(Given text)

•••••

Home Cosmetic Science Talk Formulating how long can bacteria live for without moisture?

  • how long can bacteria live for without moisture?

    Posted by Climatechangeanxiety on May 6, 2021 at 2:20 am

    so I found these teeny tiny red bacteria spores, not many (at least spotted by eye) growing on my guar gum when exposed to some moisture. If this guar gum is left to dry out for lets say, 5-7 days, will it die?  or will it remain in a dormant state, then grow when things get moist again? 

    thanks…..

    RedCoast replied 3 years, 6 months ago 4 Members · 5 Replies
  • 5 Replies
  • OldPerry

    Member
    May 6, 2021 at 2:46 am

    Well, this bacteria was revived after 100 million years.  Suffice it to say it’s going to take a lot longer than 5-7 days.  That is how many types of bacteria work. When conditions become inhospitable turn into spores which can last a really, really long time. When conditions become better, they’re ready to grow again. The only way to stop bacteria growth is to kill the spores.

  • Climatechangeanxiety

    Member
    May 6, 2021 at 3:57 am

    oh wonderful! There goes 5 lbs of guar gum! better to chuck it all and be safe than sorry! Thanks Perry, as always, for enlightening us :smiley:

  • PhilGeis

    Member
    May 6, 2021 at 1:28 pm

    By FD&C definition, cosmetic ingredients are effectively cosmetics and  a cosmetic produced with an adulterated ingredient is adulterated.  Excessive/OOS micro counts establish adulteration - that they might die off over time (or the infamous - the preservative will kill it off)  is irrelevant - adulterated is forever . a

  • Climatechangeanxiety

    Member
    May 6, 2021 at 8:50 pm

    agree. I was just wondering, anyway. Also just curious..I notice this red bacteria ‘spore’ only grows on metallic surfaces…but when i put the guar gum in a plastic box or glass jar..( all exposed to moisture) it doesn’t seem to grow ..or atleast it’s not visible to the eye. Why is that?  Is there something about the metallic surface? Is this what the chemists are saying about using a chelator so that it eliminates metal/ions that feed fuel to the bacteria?

•••••

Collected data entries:
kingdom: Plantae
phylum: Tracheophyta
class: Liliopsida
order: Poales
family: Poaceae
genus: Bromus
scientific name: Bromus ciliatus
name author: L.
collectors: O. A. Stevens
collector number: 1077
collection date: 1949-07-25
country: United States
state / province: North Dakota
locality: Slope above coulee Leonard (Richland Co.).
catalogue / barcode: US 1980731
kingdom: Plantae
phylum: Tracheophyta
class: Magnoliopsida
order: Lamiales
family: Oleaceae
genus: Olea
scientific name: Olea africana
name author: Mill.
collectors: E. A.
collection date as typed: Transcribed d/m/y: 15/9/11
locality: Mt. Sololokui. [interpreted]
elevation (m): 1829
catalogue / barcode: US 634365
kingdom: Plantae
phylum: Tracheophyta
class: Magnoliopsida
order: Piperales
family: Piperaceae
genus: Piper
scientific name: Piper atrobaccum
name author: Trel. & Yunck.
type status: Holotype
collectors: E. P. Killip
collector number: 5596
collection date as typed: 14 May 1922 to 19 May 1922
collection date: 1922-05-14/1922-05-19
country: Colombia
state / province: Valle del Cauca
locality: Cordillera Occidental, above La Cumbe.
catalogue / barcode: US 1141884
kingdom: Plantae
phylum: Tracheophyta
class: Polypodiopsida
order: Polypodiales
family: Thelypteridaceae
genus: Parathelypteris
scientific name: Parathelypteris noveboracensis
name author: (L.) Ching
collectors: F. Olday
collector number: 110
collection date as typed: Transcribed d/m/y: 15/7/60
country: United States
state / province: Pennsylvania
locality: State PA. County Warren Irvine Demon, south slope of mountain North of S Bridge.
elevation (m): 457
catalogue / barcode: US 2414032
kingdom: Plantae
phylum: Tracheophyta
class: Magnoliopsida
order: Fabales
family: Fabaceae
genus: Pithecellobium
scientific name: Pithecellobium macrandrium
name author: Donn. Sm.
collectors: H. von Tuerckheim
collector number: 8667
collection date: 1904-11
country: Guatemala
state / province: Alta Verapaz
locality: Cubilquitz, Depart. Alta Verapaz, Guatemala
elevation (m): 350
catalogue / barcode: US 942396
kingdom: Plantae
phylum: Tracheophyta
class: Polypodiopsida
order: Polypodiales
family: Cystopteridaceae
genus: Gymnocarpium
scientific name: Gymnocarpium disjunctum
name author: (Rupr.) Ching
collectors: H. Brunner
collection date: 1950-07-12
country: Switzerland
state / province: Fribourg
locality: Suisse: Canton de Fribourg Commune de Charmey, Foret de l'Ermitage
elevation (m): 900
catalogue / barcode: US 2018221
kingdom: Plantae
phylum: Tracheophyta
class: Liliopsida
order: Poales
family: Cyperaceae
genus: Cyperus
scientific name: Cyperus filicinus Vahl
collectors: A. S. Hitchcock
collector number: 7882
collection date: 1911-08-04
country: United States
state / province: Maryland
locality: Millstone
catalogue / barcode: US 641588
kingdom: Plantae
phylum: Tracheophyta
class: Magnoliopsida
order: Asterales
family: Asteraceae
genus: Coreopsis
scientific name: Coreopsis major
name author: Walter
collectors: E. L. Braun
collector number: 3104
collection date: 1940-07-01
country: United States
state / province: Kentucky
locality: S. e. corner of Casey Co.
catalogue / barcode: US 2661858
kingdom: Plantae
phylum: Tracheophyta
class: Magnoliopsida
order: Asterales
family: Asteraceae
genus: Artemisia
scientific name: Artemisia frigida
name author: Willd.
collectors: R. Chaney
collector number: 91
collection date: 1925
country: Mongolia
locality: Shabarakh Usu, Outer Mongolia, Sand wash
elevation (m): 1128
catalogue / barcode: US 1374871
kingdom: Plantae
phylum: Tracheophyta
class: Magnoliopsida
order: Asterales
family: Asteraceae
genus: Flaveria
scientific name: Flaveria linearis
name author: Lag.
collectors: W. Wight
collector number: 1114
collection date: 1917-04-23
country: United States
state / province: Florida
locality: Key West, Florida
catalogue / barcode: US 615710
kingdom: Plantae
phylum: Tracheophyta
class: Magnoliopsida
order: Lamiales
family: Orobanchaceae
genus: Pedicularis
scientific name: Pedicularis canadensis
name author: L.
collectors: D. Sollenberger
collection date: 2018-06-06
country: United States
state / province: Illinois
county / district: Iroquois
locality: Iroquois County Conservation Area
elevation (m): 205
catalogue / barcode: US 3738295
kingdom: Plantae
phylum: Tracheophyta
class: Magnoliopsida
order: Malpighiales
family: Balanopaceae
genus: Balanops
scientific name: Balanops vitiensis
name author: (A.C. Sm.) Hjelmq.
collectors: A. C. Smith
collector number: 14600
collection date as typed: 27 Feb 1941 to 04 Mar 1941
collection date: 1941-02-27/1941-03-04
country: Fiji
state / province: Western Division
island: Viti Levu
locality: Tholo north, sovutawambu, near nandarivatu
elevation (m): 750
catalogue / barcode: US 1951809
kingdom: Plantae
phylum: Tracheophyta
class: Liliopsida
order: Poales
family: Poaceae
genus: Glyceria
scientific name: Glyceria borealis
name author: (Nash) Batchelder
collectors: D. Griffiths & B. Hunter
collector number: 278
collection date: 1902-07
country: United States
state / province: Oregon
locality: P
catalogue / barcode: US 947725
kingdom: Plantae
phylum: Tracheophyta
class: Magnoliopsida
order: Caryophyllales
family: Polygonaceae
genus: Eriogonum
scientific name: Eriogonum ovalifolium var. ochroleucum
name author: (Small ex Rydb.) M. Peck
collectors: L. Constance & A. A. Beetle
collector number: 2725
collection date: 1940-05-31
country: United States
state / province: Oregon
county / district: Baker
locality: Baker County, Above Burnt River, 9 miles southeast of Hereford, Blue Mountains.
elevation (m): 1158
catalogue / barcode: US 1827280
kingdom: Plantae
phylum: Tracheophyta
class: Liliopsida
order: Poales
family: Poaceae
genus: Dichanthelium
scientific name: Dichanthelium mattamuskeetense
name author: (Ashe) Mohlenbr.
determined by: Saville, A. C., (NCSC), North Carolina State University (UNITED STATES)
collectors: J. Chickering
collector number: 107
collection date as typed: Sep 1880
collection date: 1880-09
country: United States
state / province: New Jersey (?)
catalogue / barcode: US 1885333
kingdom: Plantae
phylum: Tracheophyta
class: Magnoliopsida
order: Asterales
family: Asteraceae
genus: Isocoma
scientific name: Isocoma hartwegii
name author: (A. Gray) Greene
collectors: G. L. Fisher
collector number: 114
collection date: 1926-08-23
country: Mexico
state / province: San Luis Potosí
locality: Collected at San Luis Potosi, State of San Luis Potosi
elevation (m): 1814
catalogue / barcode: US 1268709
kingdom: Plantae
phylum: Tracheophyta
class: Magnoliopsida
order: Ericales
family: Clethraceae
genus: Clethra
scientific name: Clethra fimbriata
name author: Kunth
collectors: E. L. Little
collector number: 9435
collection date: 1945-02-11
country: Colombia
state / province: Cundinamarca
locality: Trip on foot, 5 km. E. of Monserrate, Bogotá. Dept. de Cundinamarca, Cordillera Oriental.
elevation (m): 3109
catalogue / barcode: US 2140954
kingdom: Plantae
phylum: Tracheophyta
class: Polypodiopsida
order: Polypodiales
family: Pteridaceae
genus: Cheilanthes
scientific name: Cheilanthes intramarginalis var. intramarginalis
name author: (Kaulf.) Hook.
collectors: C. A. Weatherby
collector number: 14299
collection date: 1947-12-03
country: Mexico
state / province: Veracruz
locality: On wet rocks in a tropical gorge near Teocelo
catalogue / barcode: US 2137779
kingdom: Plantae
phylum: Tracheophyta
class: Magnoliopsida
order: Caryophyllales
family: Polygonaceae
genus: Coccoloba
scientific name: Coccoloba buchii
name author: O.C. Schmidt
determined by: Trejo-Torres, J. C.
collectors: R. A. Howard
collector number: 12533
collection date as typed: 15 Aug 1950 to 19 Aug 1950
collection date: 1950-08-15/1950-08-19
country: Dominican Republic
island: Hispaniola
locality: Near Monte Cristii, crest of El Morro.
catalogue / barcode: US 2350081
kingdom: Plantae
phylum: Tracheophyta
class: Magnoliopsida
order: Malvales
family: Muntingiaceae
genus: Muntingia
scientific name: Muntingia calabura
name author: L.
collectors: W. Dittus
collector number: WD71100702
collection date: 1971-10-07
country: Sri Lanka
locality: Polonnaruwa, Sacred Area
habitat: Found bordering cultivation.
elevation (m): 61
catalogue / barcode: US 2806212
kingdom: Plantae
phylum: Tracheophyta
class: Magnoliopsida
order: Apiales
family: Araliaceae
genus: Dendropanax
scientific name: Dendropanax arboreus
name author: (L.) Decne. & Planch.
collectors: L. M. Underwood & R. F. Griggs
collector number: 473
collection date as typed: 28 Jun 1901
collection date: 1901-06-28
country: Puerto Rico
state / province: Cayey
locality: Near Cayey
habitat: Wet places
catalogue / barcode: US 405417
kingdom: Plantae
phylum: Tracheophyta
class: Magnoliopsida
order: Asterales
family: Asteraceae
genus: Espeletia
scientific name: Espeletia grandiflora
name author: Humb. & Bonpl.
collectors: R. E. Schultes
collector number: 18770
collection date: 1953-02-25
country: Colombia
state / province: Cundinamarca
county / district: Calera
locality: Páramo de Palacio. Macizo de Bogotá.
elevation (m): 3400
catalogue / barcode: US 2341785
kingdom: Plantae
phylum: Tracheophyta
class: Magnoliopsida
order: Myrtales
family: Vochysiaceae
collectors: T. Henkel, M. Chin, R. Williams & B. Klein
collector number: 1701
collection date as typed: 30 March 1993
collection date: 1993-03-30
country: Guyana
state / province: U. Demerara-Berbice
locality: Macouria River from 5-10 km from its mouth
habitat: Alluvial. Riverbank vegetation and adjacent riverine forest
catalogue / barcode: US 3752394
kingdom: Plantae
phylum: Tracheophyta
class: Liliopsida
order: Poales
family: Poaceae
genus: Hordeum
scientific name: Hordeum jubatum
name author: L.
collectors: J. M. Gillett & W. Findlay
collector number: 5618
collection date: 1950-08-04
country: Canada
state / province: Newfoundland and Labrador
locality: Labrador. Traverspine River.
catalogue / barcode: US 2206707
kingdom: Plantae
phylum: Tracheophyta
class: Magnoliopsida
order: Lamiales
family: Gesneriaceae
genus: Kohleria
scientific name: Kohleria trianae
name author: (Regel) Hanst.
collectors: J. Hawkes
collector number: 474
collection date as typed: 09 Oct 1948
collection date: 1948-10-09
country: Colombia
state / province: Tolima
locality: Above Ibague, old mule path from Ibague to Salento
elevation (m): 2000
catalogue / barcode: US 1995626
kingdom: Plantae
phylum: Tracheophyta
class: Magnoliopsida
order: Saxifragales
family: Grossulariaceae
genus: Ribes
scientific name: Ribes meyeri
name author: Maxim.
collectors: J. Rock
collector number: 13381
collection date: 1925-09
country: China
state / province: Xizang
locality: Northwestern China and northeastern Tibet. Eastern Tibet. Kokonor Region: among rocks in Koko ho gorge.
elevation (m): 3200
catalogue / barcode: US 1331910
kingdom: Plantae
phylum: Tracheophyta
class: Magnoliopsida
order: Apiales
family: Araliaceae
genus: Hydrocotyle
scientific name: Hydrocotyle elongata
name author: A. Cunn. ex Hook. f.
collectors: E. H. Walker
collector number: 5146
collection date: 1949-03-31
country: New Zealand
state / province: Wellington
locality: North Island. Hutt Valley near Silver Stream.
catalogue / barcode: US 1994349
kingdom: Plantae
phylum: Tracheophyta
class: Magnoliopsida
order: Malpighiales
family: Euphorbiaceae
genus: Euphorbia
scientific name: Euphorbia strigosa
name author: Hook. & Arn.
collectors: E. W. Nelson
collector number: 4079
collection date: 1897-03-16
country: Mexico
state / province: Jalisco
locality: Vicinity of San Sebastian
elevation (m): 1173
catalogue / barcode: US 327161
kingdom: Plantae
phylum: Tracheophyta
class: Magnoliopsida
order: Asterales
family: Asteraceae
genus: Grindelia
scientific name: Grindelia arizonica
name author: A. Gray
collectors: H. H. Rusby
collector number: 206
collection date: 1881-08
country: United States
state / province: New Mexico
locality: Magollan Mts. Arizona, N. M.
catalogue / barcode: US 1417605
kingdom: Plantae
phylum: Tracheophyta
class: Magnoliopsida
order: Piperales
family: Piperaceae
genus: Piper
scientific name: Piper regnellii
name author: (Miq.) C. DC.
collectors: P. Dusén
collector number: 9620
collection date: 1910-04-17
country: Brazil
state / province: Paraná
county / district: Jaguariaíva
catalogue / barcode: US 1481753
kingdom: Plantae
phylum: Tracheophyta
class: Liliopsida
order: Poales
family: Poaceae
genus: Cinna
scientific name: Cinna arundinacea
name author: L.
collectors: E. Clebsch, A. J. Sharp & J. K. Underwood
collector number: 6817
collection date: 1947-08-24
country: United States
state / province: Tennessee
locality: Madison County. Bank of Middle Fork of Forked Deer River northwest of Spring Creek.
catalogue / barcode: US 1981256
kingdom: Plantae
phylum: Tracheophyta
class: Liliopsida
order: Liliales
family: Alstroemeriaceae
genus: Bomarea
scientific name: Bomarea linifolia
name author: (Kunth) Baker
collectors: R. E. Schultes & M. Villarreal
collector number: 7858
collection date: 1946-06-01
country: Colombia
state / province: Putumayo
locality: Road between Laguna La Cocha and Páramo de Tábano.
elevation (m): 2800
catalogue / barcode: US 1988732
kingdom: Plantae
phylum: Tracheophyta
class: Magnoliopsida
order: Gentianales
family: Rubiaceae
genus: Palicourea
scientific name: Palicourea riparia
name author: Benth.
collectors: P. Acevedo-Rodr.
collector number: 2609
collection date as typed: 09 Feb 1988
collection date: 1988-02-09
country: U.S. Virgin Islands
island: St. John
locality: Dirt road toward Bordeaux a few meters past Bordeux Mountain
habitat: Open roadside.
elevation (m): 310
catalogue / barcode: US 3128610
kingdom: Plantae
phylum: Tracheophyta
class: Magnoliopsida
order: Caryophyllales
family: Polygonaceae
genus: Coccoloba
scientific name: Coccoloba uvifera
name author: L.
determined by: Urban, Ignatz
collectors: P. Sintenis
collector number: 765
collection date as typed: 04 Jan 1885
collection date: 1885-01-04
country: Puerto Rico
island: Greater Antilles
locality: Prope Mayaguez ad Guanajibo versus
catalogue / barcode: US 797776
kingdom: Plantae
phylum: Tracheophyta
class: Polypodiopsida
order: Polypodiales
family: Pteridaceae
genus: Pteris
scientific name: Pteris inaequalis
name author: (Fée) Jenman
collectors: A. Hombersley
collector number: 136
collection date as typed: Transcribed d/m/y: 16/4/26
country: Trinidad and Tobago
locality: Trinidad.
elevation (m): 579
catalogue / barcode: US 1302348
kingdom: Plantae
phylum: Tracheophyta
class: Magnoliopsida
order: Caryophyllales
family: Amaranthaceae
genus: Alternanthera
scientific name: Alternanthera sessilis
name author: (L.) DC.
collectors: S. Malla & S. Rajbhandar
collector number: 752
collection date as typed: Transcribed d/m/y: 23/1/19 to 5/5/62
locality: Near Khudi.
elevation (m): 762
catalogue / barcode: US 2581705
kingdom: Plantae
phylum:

•••••

(Work instructions) Edit the forum thread's passage that opens with "Posted by Climatechangeanxiety" and closes with "kill the spores.", replacing "guar gum" with "xanthan gum".

(Exercise output)
Posted by Climatechangeanxiety on May 6, 2021 at 2:20 am

    so I found these teeny tiny red bacteria spores, not many (at least spotted by eye) growing on my xanthan gum when exposed to some moisture. If this xanthan gum is left to dry out for lets say, 5-7 days, will it die?  or will it remain in a dormant state, then grow when things get moist again? 

    thanks…..

    RedCoast replied 3 years, 6 months ago 4 Members · 5 Replies
  • 5 Replies
  • OldPerry

    Member
    May 6, 2021 at 2:46 am

    Well, this bacteria was revived after 100 million years.  Suffice it to say it’s going to take a lot longer than 5-7 days.  That is how many types of bacteria work. When conditions become inhospitable turn into spores which can last a really, really long time. When conditions become better, they’re ready to grow again. The only way to stop bacteria growth is to kill the spores.